Heeyy maan! Too bad you didn join Sheriff an me to go see Radn. You be workin, so we go over an had us a brew and a smoke wit dat crazy honky. Know wat dis cat be upto maan? He go an pro-pose to dis village chick. Say she bin givin him da eye, so he write her farder a note – in Tamil, maan, aksin fo her hand. Crazy mahfuh!. Den you know what happen? Dig dis sheet maan, she done turn his white ass down for dis tuk-tuk driver dat live in Kandy – sheet, aint dat somtin?

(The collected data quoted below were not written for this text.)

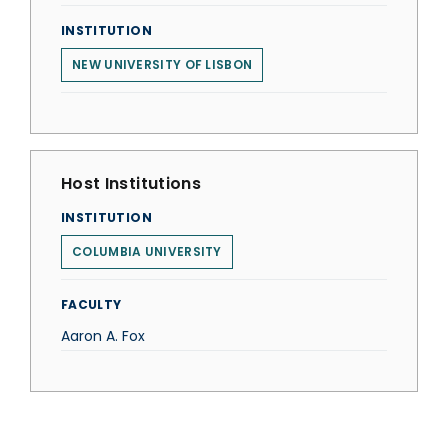
INSTITUTION
NEW UNIVERSITY OF LISBON
Host Institutions
INSTITUTION
COLUMBIA UNIVERSITY
FACULTY
Aaron A. Fox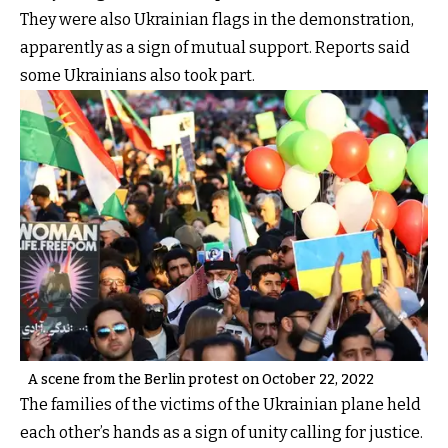
They were also Ukrainian flags in the demonstration,
apparently as a sign of mutual support. Reports said
some Ukrainians also took part.
A scene from the Berlin protest on October 22, 2022
The families of the victims of the Ukrainian plane held
each other’s hands as a sign of unity calling for justice.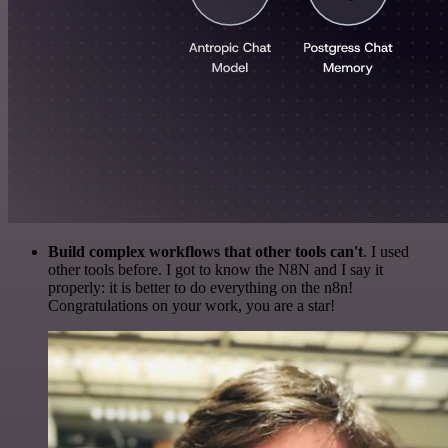
Build complex workflows that other tools can't
. I used
other tools before. I got to know the N8N and I say it
properly: it is better to do everything on the n8n!
Congratulations on your work, you are a star!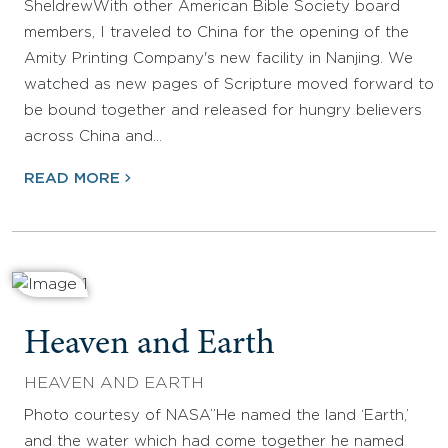
SheldrewWith other American Bible Society board
members, I traveled to China for the opening of the
Amity Printing Company's new facility in Nanjing. We
watched as new pages of Scripture moved forward to
be bound together and released for hungry believers
across China and…
READ MORE
Heaven and Earth
HEAVEN AND EARTH
Photo courtesy of NASA”He named the land ‘Earth,’
and the water which had come together he named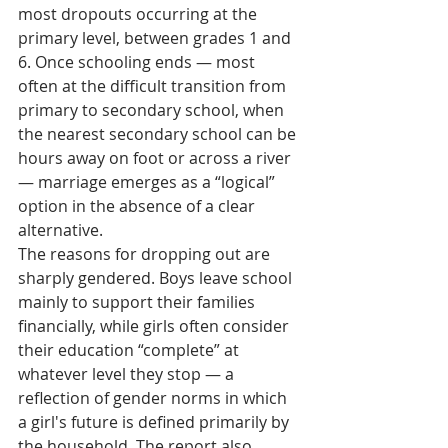
most dropouts occurring at the 
primary level, between grades 1 and 
6. Once schooling ends — most 
often at the difficult transition from 
primary to secondary school, when 
the nearest secondary school can be 
hours away on foot or across a river 
— marriage emerges as a “logical” 
option in the absence of a clear 
alternative.
The reasons for dropping out are 
sharply gendered. Boys leave school 
mainly to support their families 
financially, while girls often consider 
their education “complete” at 
whatever level they stop — a 
reflection of gender norms in which 
a girl's future is defined primarily by 
the household. The report also 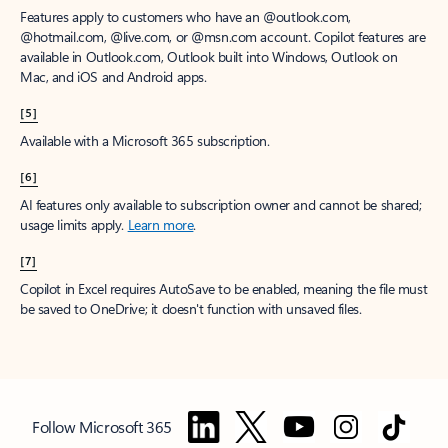
Features apply to customers who have an @outlook.com,
@hotmail.com, @live.com, or @msn.com account. Copilot features are
available in Outlook.com, Outlook built into Windows, Outlook on
Mac, and iOS and Android apps.
[5]
Available with a Microsoft 365 subscription.
[6]
AI features only available to subscription owner and cannot be shared;
usage limits apply.
Learn more
.
[7]
Copilot in Excel requires AutoSave to be enabled, meaning the file must
be saved to OneDrive; it doesn't function with unsaved files.
Follow Microsoft 365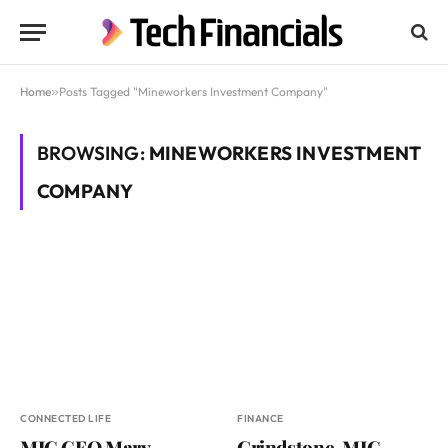
Home
»
Posts Tagged "Mineworkers Investment Company"
BROWSING:
MINEWORKERS INVESTMENT
COMPANY
CONNECTED LIFE
FINANCE
MIC CEO Mary
Grindstone, MIC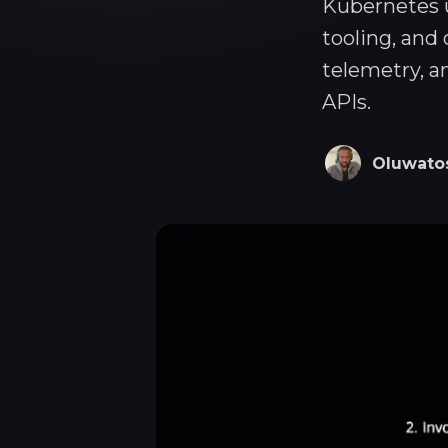
Kubernetes u
tooling, and
telemetry, a
APIs.
Oluwato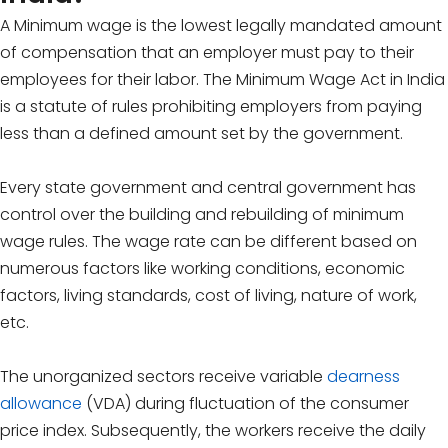
A Minimum wage is the lowest legally mandated amount
of compensation that an employer must pay to their
employees for their labor. The Minimum Wage Act in India
is a statute of rules prohibiting employers from paying
less than a defined amount set by the government.
Every state government and central government has
control over the building and rebuilding of minimum
wage rules. The wage rate can be different based on
numerous factors like working conditions, economic
factors, living standards, cost of living, nature of work,
etc.
The unorganized sectors receive variable
dearness
allowance
(VDA) during fluctuation of the consumer
price index. Subsequently, the workers receive the daily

So fust he be heart-broken, but now he be relieved, an Java give him som good advice about deese local babes.
I dread to think what Java infused in Radn’s head, but didn’t articulate my apprehensions.

Den da Sheriff an I we make our way back here an on da way he show me where dis po-liceman get stopped las week by som cat and shot tru da mouth an head wit a 9 millimetre Brownin automatic. He say it be da weapon of choice for dem Tiger pistol-gangsters. Dis sheet still be goin on in dese parts, so we mus watch our butts, hear? Now I go over an shoot da sheet wit Tucchi an hear what happen when da Muslim mob be on da rampage after dose cats were killed in da jungle. Tell you bout it later.

And he was gone. The Sheriff and I watch South Africa get smashed by New Zealand, have an early dinner and hit the sack. 

Sunrise on the east coast can be spectacular at the best of times, so dawn finds me on the beach. The first hint of light reveals a slate sky and soon little specks of pink and orange and gold are piercing the thin wisps of cloud, adding their reflections to the calm steel-grey water. The red orb rises slowly out from where the ocean meets the sky, adding to the spectacle as the light expands and the water takes on a coppery sheen. The lightly undulating waves shift the reflected light so that flashes of colour from the lightest of pinks to the deepest crimson create a strobe-like effect that is magical.

Sheet maaan! Dat’s som sight huh! Remind me of dose mescaline trips ah be on – make you feel like Jah be right here wit you, right?

Java’s joined me in time to see the first of the boats come in with their over-night catch. It’s soon light and the beach is lined with around sixty or more boats. The various NGOs names are embossed on these brightly coloured fibreglass vessels with their Suzuki 15 outboard motors – manna from heaven for the tsunami affected fishermen, most of who had no boats to begin with, but crewed for the few that did. There are hardly any out-trigger canoes anymore – a dying breed. We walk past the bustling crowd, some clearing the nets of their catch, some already attracting the mudalalis and little boys gathering the damaged fish for the pot. The beach-dogs look extremely well fed and wait patiently for the time they can get their share without risk of a well placed kick. Bluefin Trevally (Caranx melampygus), Yellowfin Tuna (Thunnus albacares), Baracuda (Sphyraena jello) and masses of Herring (Amblygaster sirm) are the main species netted today – a very good catch all round. Soon, however, the north-east monsoon will have set in and fishing will be curtailed due to rough seas. 

I head back to base, shower and have a breakfast of string-hoppers with the Sheriff, then get the gear together and head for the hills. Lahugala has no elephants to offer today, but there are plenty of armed STF personnel scattered on the periphery of the sanctuary. The trip back is uneventful and the dogs are ecstatic to see me return.